ABOUT THIS EXERCISE: Without the pictures, retype exactly the lines from the top of the entries below through the line that contains "Zarządzanie w administracji publicznej".
Start of DATA FOR REVIEW
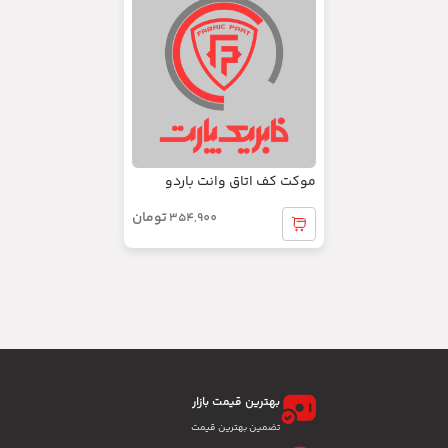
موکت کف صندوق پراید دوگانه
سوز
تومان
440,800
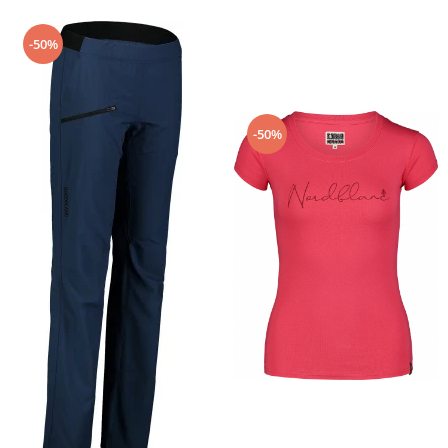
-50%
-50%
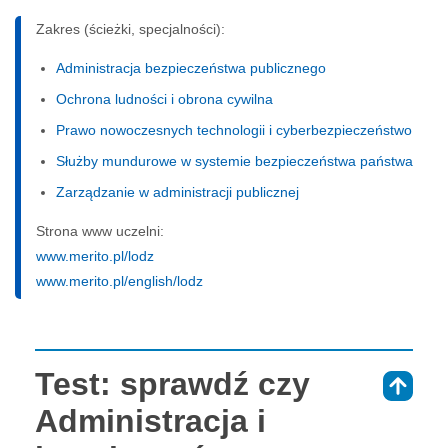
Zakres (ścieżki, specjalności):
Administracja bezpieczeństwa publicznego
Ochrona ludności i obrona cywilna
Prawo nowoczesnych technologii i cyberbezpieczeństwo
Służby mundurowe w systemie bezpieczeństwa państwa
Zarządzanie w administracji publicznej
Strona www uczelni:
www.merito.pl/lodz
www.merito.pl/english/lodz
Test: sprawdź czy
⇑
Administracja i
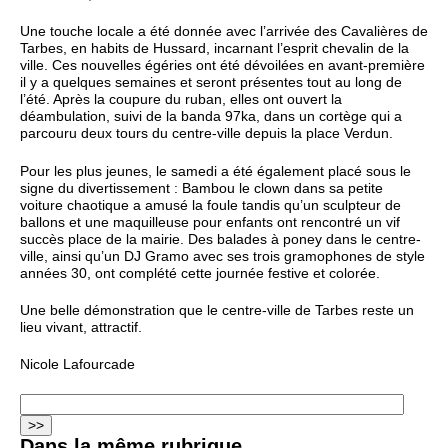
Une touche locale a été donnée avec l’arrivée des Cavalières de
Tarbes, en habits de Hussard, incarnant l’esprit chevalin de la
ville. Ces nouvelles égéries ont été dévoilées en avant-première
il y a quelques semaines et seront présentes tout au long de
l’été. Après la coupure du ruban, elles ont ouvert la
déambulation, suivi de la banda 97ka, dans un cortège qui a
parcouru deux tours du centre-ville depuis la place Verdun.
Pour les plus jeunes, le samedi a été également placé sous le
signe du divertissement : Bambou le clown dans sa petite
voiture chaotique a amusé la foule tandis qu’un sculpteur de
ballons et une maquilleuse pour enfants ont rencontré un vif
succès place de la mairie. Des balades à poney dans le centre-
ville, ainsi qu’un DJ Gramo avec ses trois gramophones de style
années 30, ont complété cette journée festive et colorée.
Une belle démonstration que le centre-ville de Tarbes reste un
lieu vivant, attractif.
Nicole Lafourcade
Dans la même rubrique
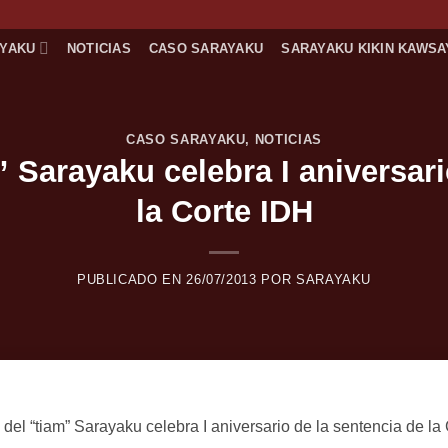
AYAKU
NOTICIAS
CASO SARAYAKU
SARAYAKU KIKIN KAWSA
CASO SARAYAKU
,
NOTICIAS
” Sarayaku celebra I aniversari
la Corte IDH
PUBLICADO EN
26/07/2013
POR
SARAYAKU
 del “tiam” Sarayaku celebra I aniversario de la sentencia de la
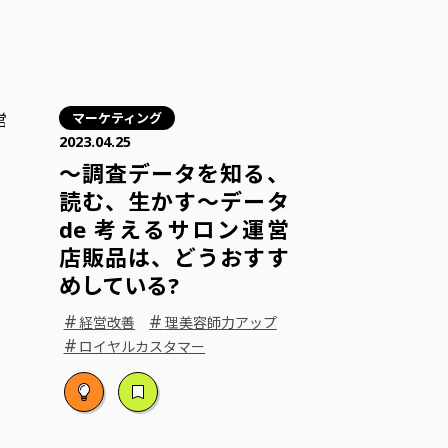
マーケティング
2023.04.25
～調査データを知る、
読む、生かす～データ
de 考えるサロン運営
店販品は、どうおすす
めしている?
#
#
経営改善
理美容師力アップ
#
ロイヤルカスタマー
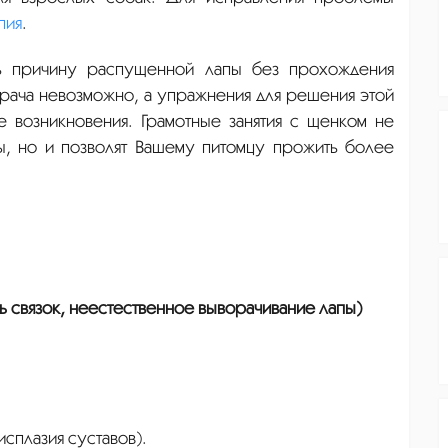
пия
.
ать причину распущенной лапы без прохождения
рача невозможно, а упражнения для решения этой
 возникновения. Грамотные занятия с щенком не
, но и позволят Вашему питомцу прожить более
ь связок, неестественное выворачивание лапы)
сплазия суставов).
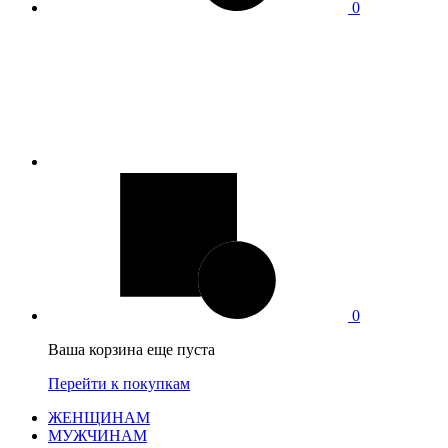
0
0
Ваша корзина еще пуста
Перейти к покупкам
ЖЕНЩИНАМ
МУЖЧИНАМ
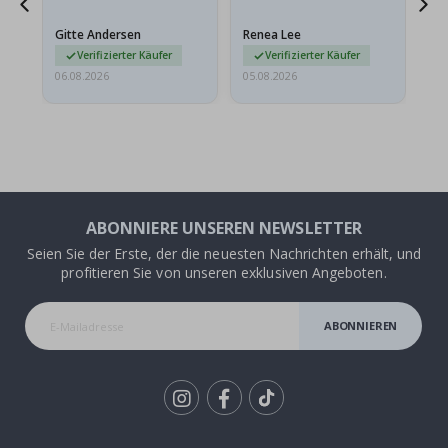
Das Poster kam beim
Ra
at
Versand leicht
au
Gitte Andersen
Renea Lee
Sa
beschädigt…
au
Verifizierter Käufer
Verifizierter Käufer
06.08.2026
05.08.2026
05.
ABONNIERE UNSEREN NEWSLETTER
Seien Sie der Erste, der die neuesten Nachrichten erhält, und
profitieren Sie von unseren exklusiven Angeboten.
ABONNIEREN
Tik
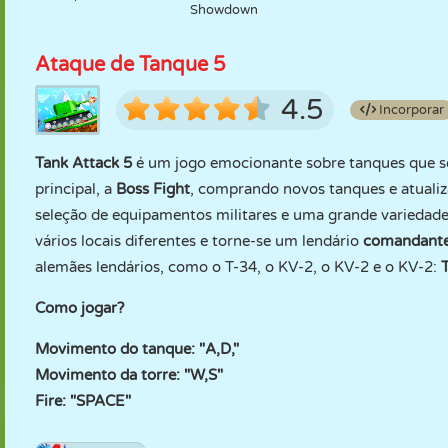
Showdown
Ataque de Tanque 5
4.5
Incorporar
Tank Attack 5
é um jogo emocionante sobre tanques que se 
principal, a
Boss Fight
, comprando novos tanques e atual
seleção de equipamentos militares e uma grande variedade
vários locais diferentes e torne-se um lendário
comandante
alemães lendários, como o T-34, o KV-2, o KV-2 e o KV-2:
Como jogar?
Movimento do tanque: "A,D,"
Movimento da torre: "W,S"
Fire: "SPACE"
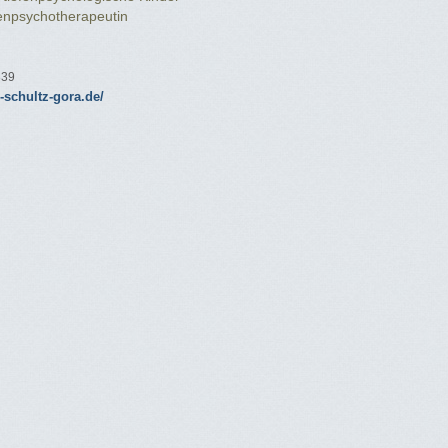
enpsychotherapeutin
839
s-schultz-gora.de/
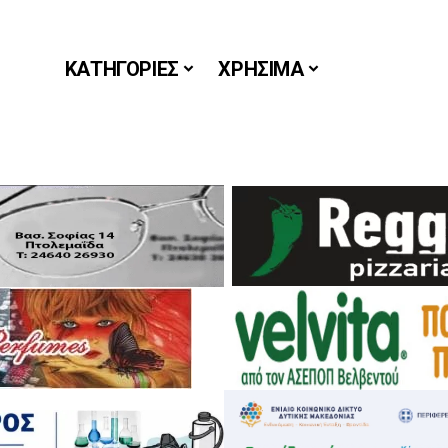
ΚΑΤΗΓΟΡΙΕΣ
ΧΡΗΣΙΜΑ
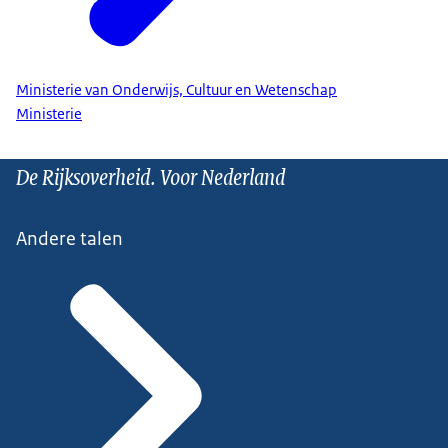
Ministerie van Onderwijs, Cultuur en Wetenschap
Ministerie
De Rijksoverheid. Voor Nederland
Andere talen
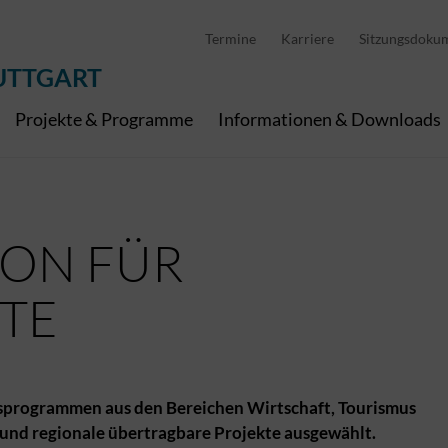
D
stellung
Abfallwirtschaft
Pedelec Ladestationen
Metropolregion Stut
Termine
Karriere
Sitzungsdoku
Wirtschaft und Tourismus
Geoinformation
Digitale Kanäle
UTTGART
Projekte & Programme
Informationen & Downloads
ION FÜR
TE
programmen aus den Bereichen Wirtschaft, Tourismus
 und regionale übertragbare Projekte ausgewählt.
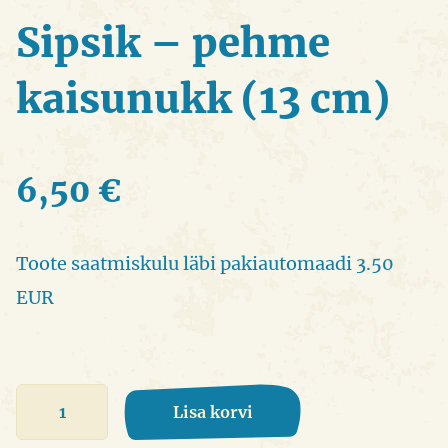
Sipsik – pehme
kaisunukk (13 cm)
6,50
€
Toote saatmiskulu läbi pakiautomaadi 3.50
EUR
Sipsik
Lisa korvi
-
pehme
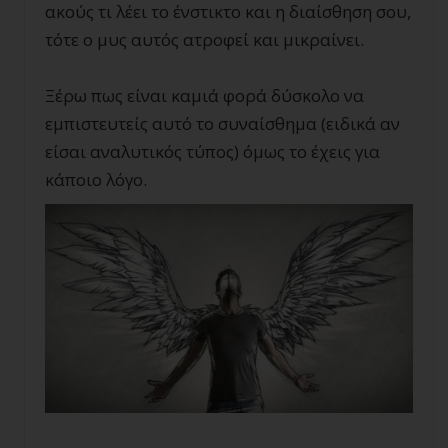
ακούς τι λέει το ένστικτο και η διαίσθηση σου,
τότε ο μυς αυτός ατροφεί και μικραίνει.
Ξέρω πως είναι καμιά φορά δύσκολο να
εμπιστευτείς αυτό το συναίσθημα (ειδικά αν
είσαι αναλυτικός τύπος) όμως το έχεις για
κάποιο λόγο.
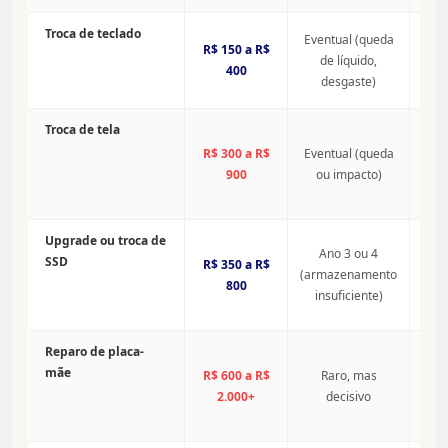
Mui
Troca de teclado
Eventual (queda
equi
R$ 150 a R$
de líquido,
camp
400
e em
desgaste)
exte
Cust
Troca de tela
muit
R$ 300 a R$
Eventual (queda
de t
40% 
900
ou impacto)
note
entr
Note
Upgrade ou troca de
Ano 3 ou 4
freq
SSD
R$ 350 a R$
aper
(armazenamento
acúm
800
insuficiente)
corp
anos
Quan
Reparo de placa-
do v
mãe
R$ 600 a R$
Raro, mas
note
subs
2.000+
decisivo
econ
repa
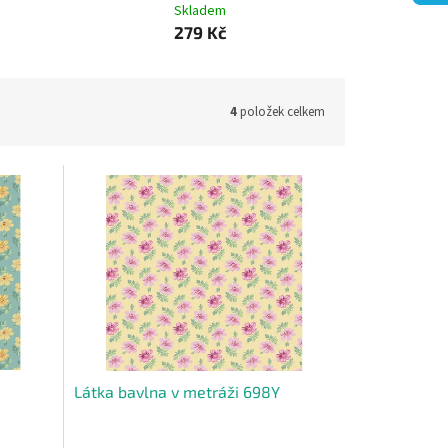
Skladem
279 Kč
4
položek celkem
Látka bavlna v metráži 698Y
End of DATA FOR REVIEW
EXERCISE RESULT:
موکت کف صندوق پراید دوگانه
سوز
تومان
440,800
-50%
-50%
Zakres (ścieżki, specjalności):
Administracja bezpieczeństwa publicznego
Ochrona ludności i obrona cywilna
Prawo nowoczesnych technologii i cyberbezpieczeństwo
Służby mundurowe w systemie bezpieczeństwa państwa
Zarządzanie w administracji publicznej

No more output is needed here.